Search code examples
iisnetwork-programmingfirewall.net-remoting

How can we troubleshoot intermittent "An existing connection was forcibly closed" errors caused by a Cisco CSS


We have the "standard" three tier architecture with our middle tier hosted in IIS and accessed via .net remoting. These errors occur between our web and web services servers (front tier) that are remoting to the app servers (middle tier). We'll get this error 3-10 times a day out of ~130K total calls in the day.

The exception and stack trace always look similar to this:


Exception Type: System.Net.WebException
Message: The underlying connection was closed: An unexpected error occurred on a receive.

Server stack trace: 
   at System.Runtime.Remoting.Channels.Http.HttpClientTransportSink.ProcessResponseException(WebException webException, HttpWebResponse& response)
   at System.Runtime.Remoting.Channels.Http.HttpClientTransportSink.ProcessMessage(IMessage msg, ITransportHeaders requestHeaders, Stream requestStream, ITransportHeaders& responseHeaders, Stream& responseStream)
   at System.Runtime.Remoting.Channels.BinaryClientFormatterSink.SyncProcessMessage(IMessage msg)

Exception rethrown at [0]: 
   at System.Runtime.Remoting.Proxies.RealProxy.HandleReturnMessage(IMessage reqMsg, IMessage retMsg)
   at System.Runtime.Remoting.Proxies.RealProxy.PrivateInvoke(MessageData& msgData, Int32 type)
   at XXXXX.BusinessFacade.Interface.XXXXInterface.SubmitXXXX(
   at XXX.XXXXWebServicesLibrary.XXXXService.CreateXXXXXX.RunXXXXMethod()
   at XXX.XXXXWebServicesLibrary.XXXXService.XXXXXXMethod`2.RunMethod()
   at XXX.XXXXWebServicesLibrary.XXXXXWebMethod`2.Run()HandleReturnMessage()
Inner Exception: 

Exception Type: System.IO.IOException
Message: Unable to read data from the transport connection: An existing connection was forcibly closed by the remote host.
   at System.Net.Sockets.NetworkStream.Read(Byte[] buffer, Int32 offset, Int32 size)
   at System.Net.PooledStream.Read(Byte[] buffer, Int32 offset, Int32 size)
   at System.Net.Connection.SyncRead(HttpWebRequest request, Boolean userRetrievedStream, Boolean probeRead)Read()
Inner Exception: 

Exception Type: System.Net.Sockets.SocketException
Message: An existing connection was forcibly closed by the remote host
   at System.Net.Sockets.Socket.Receive(Byte[] buffer, Int32 offset, Int32 size, SocketFlags socketFlags)
   at System.Net.Sockets.NetworkStream.Read(Byte[] buffer, Int32 offset, Int32 size)Receive()

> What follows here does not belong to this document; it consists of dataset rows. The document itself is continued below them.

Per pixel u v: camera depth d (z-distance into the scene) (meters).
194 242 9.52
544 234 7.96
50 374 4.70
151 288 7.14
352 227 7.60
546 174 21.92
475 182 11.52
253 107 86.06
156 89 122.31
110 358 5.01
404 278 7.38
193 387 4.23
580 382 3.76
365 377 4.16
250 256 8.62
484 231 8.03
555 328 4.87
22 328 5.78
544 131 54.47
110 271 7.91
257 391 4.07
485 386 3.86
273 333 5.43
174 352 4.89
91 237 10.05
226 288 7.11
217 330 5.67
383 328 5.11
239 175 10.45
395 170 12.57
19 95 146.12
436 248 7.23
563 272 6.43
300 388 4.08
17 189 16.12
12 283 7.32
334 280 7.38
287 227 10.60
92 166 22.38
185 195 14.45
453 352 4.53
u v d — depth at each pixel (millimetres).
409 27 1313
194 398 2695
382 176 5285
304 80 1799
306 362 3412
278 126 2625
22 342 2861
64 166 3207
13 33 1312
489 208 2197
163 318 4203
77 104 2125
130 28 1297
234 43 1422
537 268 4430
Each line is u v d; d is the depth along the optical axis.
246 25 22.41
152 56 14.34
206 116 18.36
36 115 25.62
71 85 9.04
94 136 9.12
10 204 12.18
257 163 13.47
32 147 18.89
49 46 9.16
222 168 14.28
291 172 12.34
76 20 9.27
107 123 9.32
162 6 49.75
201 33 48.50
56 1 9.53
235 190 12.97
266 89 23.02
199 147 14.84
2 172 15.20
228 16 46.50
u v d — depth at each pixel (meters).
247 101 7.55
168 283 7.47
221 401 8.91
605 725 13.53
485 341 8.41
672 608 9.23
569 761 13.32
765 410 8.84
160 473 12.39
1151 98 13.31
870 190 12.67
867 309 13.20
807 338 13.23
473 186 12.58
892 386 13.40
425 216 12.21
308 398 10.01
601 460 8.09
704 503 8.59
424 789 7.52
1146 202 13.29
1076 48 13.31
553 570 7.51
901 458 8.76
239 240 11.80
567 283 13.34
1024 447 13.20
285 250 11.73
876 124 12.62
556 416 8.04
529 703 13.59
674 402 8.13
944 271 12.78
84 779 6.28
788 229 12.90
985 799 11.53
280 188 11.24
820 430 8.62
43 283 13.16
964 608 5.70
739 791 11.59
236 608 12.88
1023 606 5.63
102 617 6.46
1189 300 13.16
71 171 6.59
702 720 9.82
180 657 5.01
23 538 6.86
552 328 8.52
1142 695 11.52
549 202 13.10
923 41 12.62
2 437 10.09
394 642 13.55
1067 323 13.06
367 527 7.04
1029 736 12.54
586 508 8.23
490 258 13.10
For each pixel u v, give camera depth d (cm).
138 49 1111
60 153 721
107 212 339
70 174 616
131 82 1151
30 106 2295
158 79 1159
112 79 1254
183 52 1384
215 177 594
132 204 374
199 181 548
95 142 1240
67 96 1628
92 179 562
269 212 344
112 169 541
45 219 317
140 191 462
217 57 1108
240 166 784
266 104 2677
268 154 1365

There's no particular remoting call that causes this to happen, it can be any of them which seems to rule out any sort of application specific cause. The only common denominator is the "Exception Type: System.Net.Sockets.SocketException Message: An existing connection was forcibly closed by the remote host" portion of the error.

The front and middle tiers are separated by a firewall and we are also utilizing a VIP device. I strongly suspect an issue with our network/firewall configuration but our network guys are just scratching their heads and not offering any suggestions.

Although a 0.003% failure rate may seem insignificant, we have partners that scrutinize our communications very carefully and I am just waiting for this to become an issue they notice. I don't want to have to say "I don't know" when that time comes.

Does anyone have any ideas on how I could provide more information or any suggestions I could make to our network guys to get this resolved?


Solution

  • The problem was the Cisco CSS. We determined this by pointing the tier 1 servers directly to the tier 2 servers and going 48 hours without observing the problem. Once we determined it was the CSS, we corrected this problem by adjusting the insanely low default value for this parameter:

    "Default flow inactivity timeouts, in seconds, for the TCP or UDP port. If a flow is idle for the amount of time specified in the timeout value, the CSS tears down the flow and reclaims the flow resources."

    We set this to 84 (which is 84 16-second increments). Since the default keep-alive for HTTP is 120 seconds, the default value was too low.